Shannons national auction manager Christophe Boribon, who at one stage stopped the auction to remind the large floor crowd and many overseas phone bidders of the world significance of some of the Hider-Smith lots, described the result as "fitting".

"These were significant vehicles from an important motoring era that knows no national boundaries," said Boribon.

"The result proves that there is strong worldwide interest in these early vehicles today, many of which are being collected and used, including in competition."

The two highlight vehicles in the collection were a chain-driven Anzani-engined Frazer Nash that took part in the first Australian Grand Prix meeting at Phillip Island in 1928 and a circa 1930 Riley 9 "Brooklands" Sports (one of just 100 produced from 1928-1932).

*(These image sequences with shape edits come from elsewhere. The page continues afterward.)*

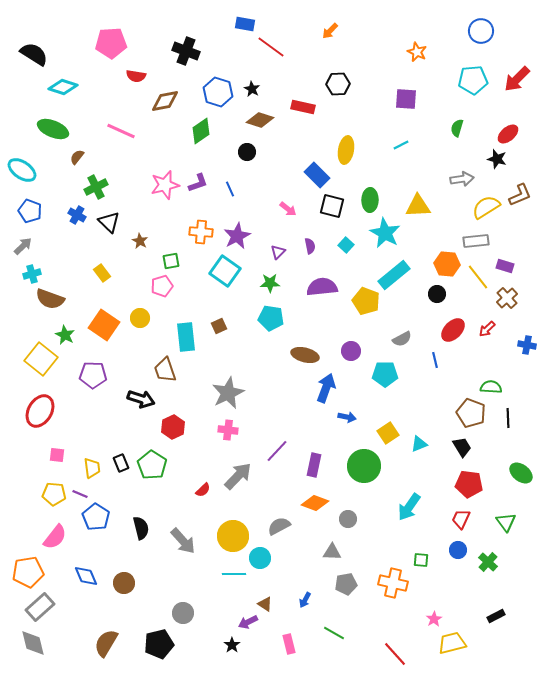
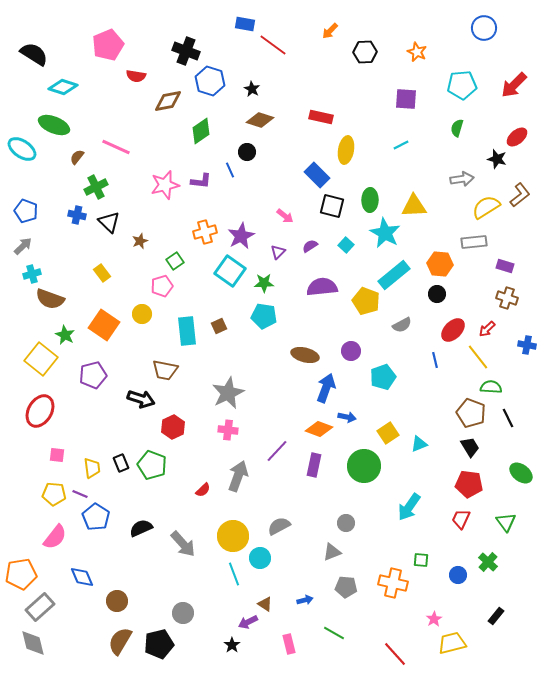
blue circle at (481, 31): moved 3 px right, 3 px up
pink pentagon at (111, 43): moved 3 px left, 2 px down; rotated 20 degrees counterclockwise
red line at (271, 47): moved 2 px right, 2 px up
red arrow at (517, 79): moved 3 px left, 6 px down
cyan pentagon at (473, 80): moved 11 px left, 5 px down
black hexagon at (338, 84): moved 27 px right, 32 px up
blue hexagon at (218, 92): moved 8 px left, 11 px up
brown diamond at (165, 101): moved 3 px right
red rectangle at (303, 107): moved 18 px right, 10 px down
green ellipse at (53, 129): moved 1 px right, 4 px up
pink line at (121, 131): moved 5 px left, 16 px down
red ellipse at (508, 134): moved 9 px right, 3 px down
cyan ellipse at (22, 170): moved 21 px up
purple L-shape at (198, 183): moved 3 px right, 2 px up; rotated 25 degrees clockwise
blue line at (230, 189): moved 19 px up
brown L-shape at (520, 195): rotated 15 degrees counterclockwise
yellow triangle at (418, 206): moved 4 px left
pink arrow at (288, 209): moved 3 px left, 7 px down
blue pentagon at (30, 211): moved 4 px left
blue cross at (77, 215): rotated 18 degrees counterclockwise
orange cross at (201, 232): moved 4 px right; rotated 20 degrees counterclockwise
purple star at (237, 236): moved 4 px right
brown star at (140, 241): rotated 21 degrees clockwise
gray rectangle at (476, 241): moved 2 px left, 1 px down
purple semicircle at (310, 246): rotated 112 degrees counterclockwise
green square at (171, 261): moved 4 px right; rotated 24 degrees counterclockwise
orange hexagon at (447, 264): moved 7 px left
cyan square at (225, 271): moved 5 px right
yellow line at (478, 277): moved 80 px down
green star at (270, 283): moved 6 px left
brown cross at (507, 298): rotated 30 degrees counterclockwise
yellow circle at (140, 318): moved 2 px right, 4 px up
cyan pentagon at (271, 318): moved 7 px left, 2 px up
cyan rectangle at (186, 337): moved 1 px right, 6 px up
gray semicircle at (402, 339): moved 14 px up
brown trapezoid at (165, 370): rotated 60 degrees counterclockwise
cyan pentagon at (385, 374): moved 2 px left, 3 px down; rotated 20 degrees counterclockwise
purple pentagon at (93, 375): rotated 16 degrees counterclockwise
black line at (508, 418): rotated 24 degrees counterclockwise
black trapezoid at (462, 447): moved 8 px right
green pentagon at (152, 465): rotated 12 degrees counterclockwise
gray arrow at (238, 476): rotated 24 degrees counterclockwise
orange diamond at (315, 503): moved 4 px right, 74 px up
gray circle at (348, 519): moved 2 px left, 4 px down
black semicircle at (141, 528): rotated 100 degrees counterclockwise
gray arrow at (183, 541): moved 3 px down
blue circle at (458, 550): moved 25 px down
gray triangle at (332, 552): rotated 24 degrees counterclockwise
orange pentagon at (28, 572): moved 7 px left, 2 px down
cyan line at (234, 574): rotated 70 degrees clockwise
blue diamond at (86, 576): moved 4 px left, 1 px down
brown circle at (124, 583): moved 7 px left, 18 px down
gray pentagon at (346, 584): moved 3 px down; rotated 15 degrees clockwise
blue arrow at (305, 600): rotated 133 degrees counterclockwise
black rectangle at (496, 616): rotated 24 degrees counterclockwise
brown semicircle at (106, 643): moved 14 px right, 2 px up
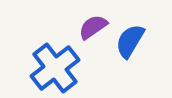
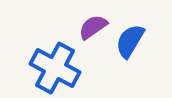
blue cross: rotated 24 degrees counterclockwise
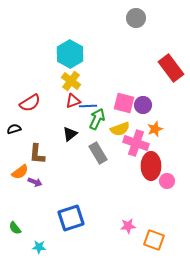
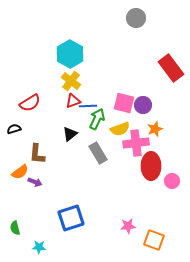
pink cross: rotated 25 degrees counterclockwise
pink circle: moved 5 px right
green semicircle: rotated 24 degrees clockwise
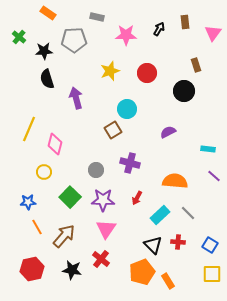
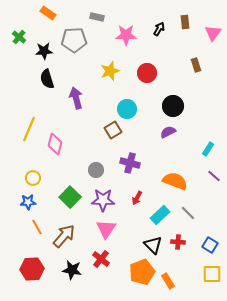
black circle at (184, 91): moved 11 px left, 15 px down
cyan rectangle at (208, 149): rotated 64 degrees counterclockwise
yellow circle at (44, 172): moved 11 px left, 6 px down
orange semicircle at (175, 181): rotated 15 degrees clockwise
red hexagon at (32, 269): rotated 10 degrees clockwise
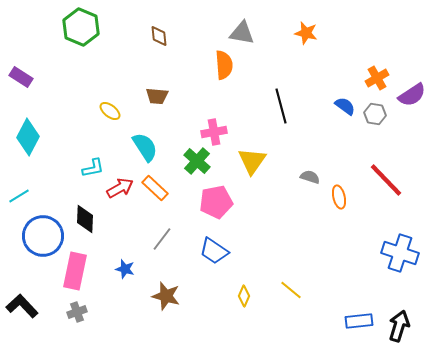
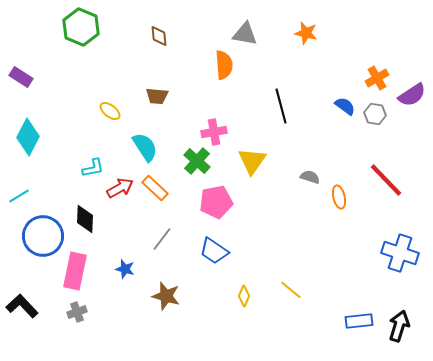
gray triangle: moved 3 px right, 1 px down
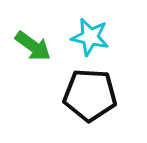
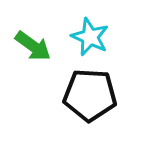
cyan star: rotated 12 degrees clockwise
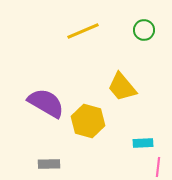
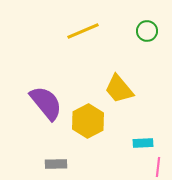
green circle: moved 3 px right, 1 px down
yellow trapezoid: moved 3 px left, 2 px down
purple semicircle: rotated 21 degrees clockwise
yellow hexagon: rotated 16 degrees clockwise
gray rectangle: moved 7 px right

They were also the top sellers at A$92,000 and A$90,000 respectively.

Hider-Smith's 1937 Morgan 4/4 "Flatnose" Roadster made A$28,000 and his "as new" 1984 TriKing "Morgan replica" 3-Wheeler sold for A$23,500.

The G.N. Morris-engined hillclimb special that Hider-Smith built and campaigned regularly in Victorian events sold to a fellow VSCC member for A$30,500.

The new Melbourne owner intends to continue the development of the famous vehicle and compete with it in future local events.

A G.N. V-Twin "special" rolling chassis in "project" condition brought A$40,000 and a lot consisting of miscellaneous parts to predominantly suit G.N. cars sold for A$28,500.

A rare 1921 French T.H. Schneider 4.5-litre six-cylinder Tourer, still usable but in need of cosmetic attention, fetched A$79,500.

Meanwhile, a quartet of Mustangs ranging from a right-hand drive 1967 "A Code" Coupe to a right-hand drive 1965 "GT350 close" Fastback sold in the A$29,000-A$43,000 range and a local 1974 Ford Falcon XB GT Automatic Coupe in good condition trumped them all to make A$47,500.

Two sporting VL Commodores - a very rare 1987 "Brock" HDT Director sedan and a very original early 1988 HSV Group A SS Walkinshaw sedan - attracted considerable interest before selling for A$77,000 and A$58,000 respectively. A left-hand drive 1963 Lancia Flaminia GTL-3C Coupe in very good condition sold with no reserve for A$41,000, a very tidy 1948 MG TC went for A$28,000, a 1994 model TD 2000 Roadster that was believed to have covered just 5700km from new brought A$27,000 and a 1972 Volkswagen Manx Buggy sold for A$22,000.

The top selling lot of the 15 Victorian special interest and heritage number plates on offer was the original black and white plate "311", which sold for A$60,000.